═════ STUDY TEXT
All the other “features” aren’t really features worth crowing about. You can send text messages, but you’ll want to block off at least an afternoon for each one since the watch’s screen measures only 1.5 inches. For the first time in a long time, I found myself actually calling people who sent me text messages.

There’s a digital camera that takes photos and videos, though images are captured at 640×480 resolution and MPEG-4 videos at 128×104. The watch can play video and audio files, too, but the 128×128 screen resolution seems only suited to watch 128×104 videos and audio files have to be played through the tiny speaker or a Bluetooth headset.

The device is sold as an unlocked cell phone that uses either AT&T or T-Mobile SIM cards, which are inserted underneath the battery in the backside of the watch. Quickly swapping your SIM card between the watch and your primary cell phone isn’t a super streamlined process but, hey, you’ve got a phone on your wrist. These things are complicated.

The battery lasts about a day with moderate to heavy use, and the company thoughtfully includes two batteries in the box so you can charge one while you use the other. The watch itself is bulky enough that people will wonder what the hell is wrong with you at first but then marvel at how something that size has all that technology stuffed into it. Basically, it’s bulky for a watch but svelte for a watch that makes phone calls.
══════════
═════ GIVEN INFORMATION
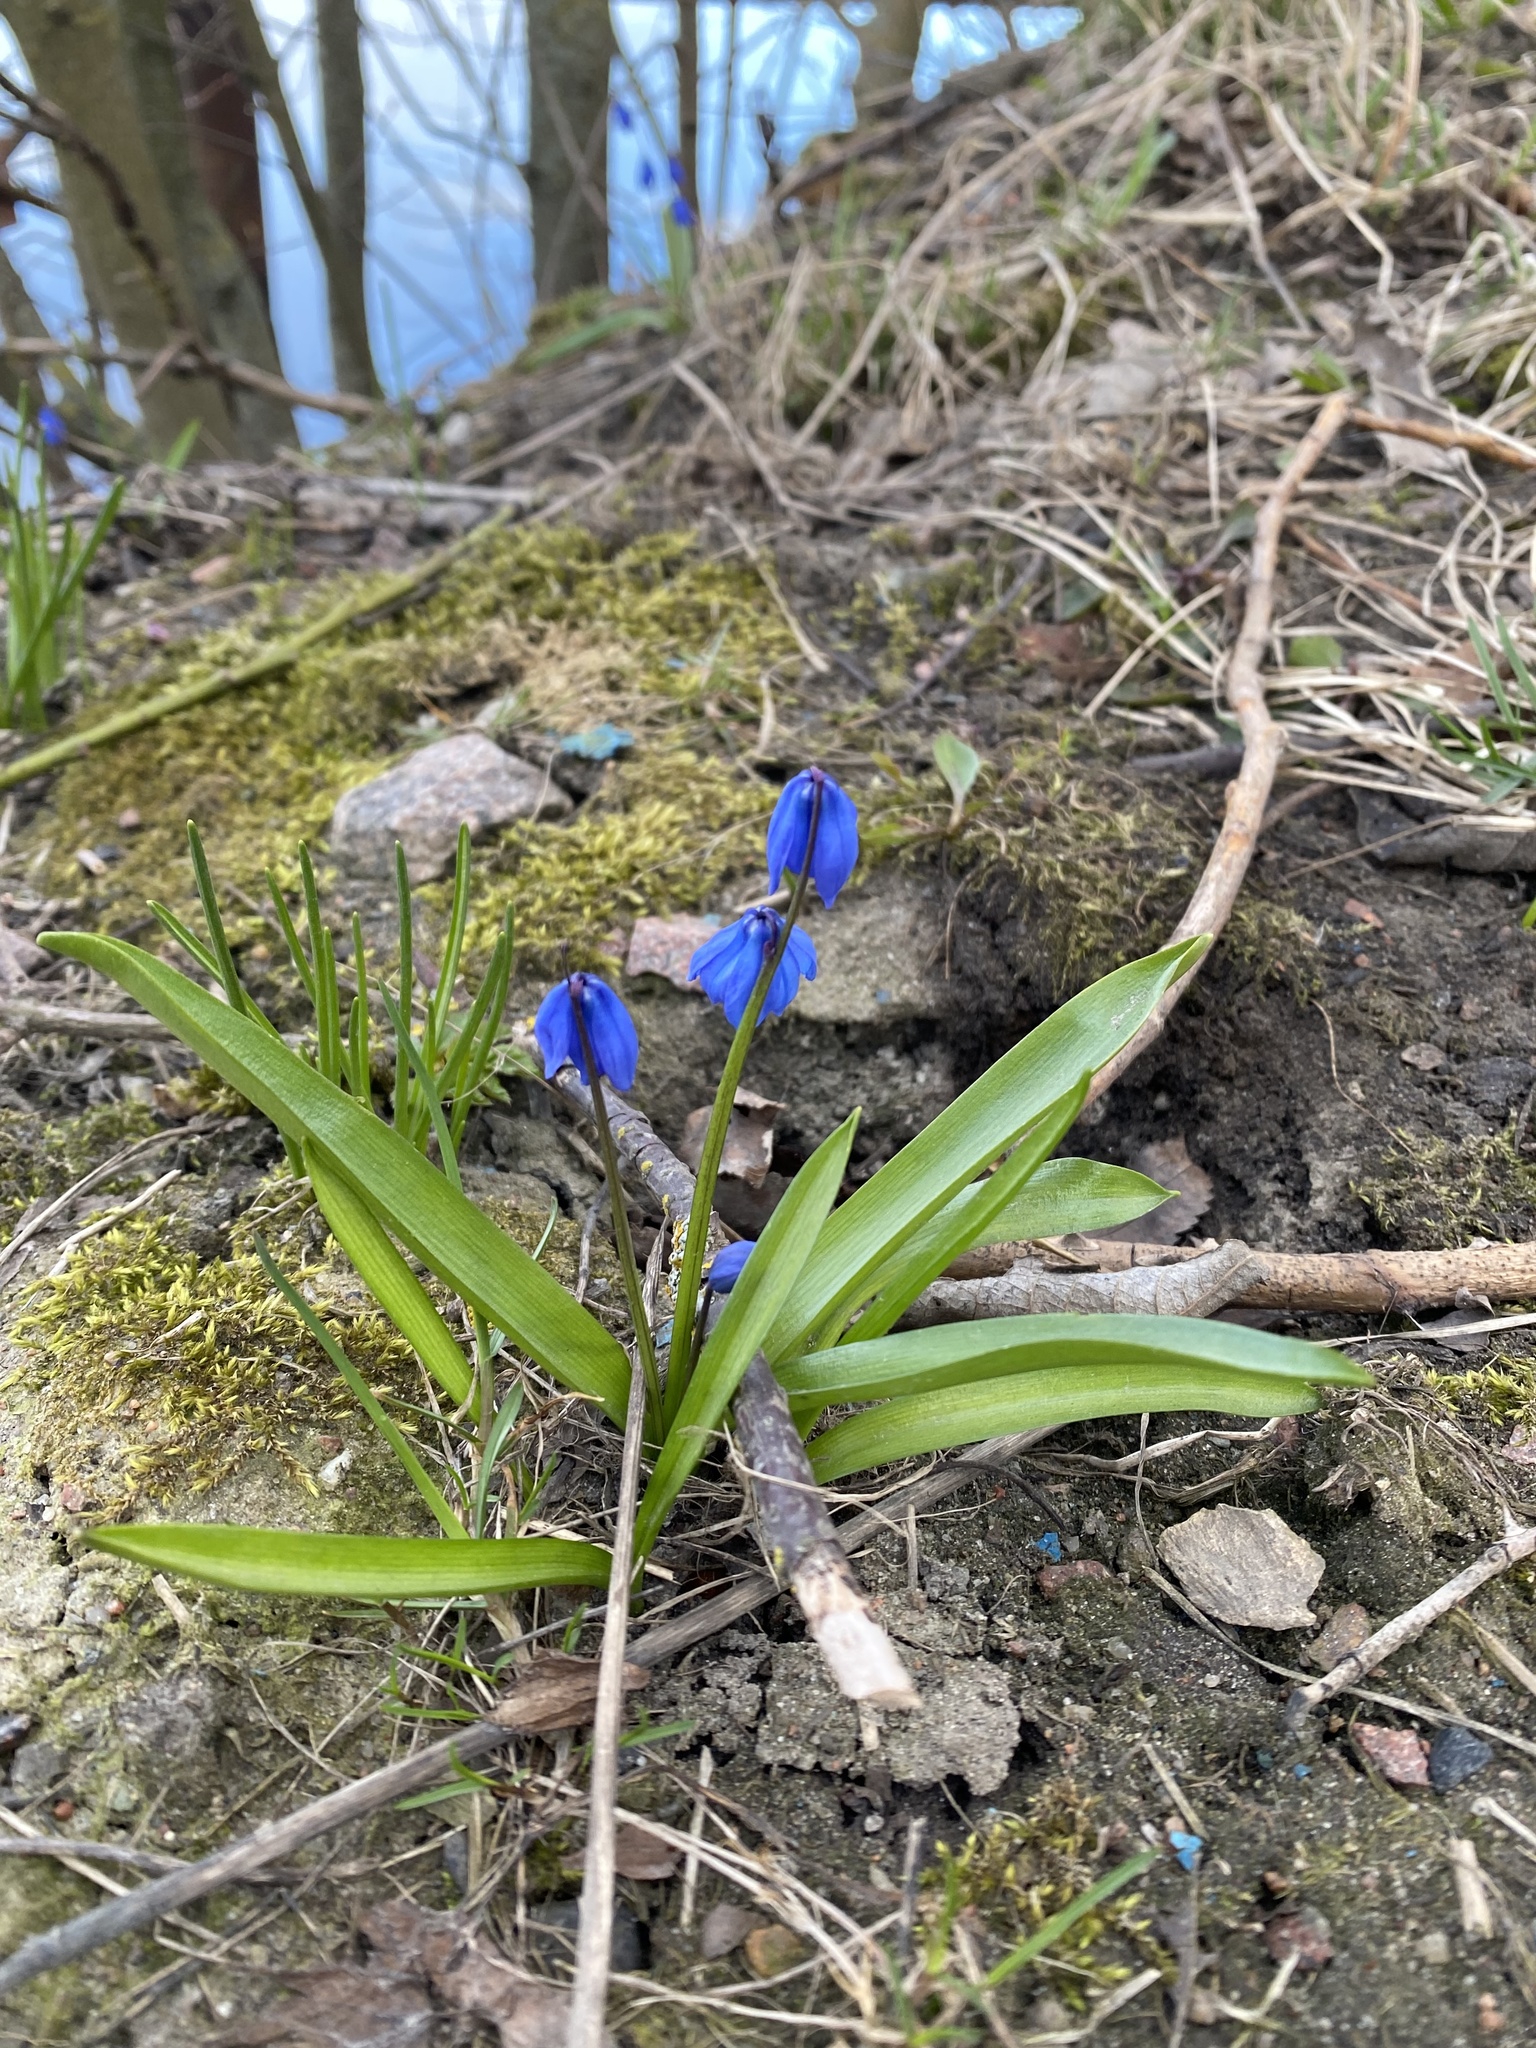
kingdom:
══════════
#### TASK 1:
List each distinct resolution, written as width×height, that the text about the phone watch gives, together with what it applies to.
#### TASK 2:
Retype everything in the text about the phone watch from "There’s a digital" down to "a Bluetooth headset.".
#### TASK 3:
Continue the text about the phone watch from its last sentence.

#### REPLY 1:
640×480: photos taken by the camera
128×104: MPEG-4 videos
128×128: the screen

#### REPLY 2:
There’s a digital camera that takes photos and videos, though images are captured at 640×480 resolution and MPEG-4 videos at 128×104. The watch can play video and audio files, too, but the 128×128 screen resolution seems only suited to watch 128×104 videos and audio files have to be played through the tiny speaker or a Bluetooth headset.

#### REPLY 3:
Overall, I enjoyed using the W PhoneWatch but I don’t know if I’d regularly use it for anything other than working out or rock climbing. I’m not into rock climbing, so that leaves working out. I don’t really work out for long enough at any given stretch to necessitate having a phone with me, so I’m really in a pickle here. The PhoneWatch did come in handy on several occasions when I didn’t want to bring my phone with me for one reason or another. So if you find yourself constantly wishing you didn’t have to stuff your phone into your skinny jeans or maybe you want to buy even tighter skinny jeans but have been hampered by having to pocket your phone, this one’s worth a look.

It’s certainly got a cool factor about it, but it does neither the phone thing nor the watch thing particularly well. As a $200 unlocked backup cell phone that you can wear on your wrist from time to time, though, it works quite well.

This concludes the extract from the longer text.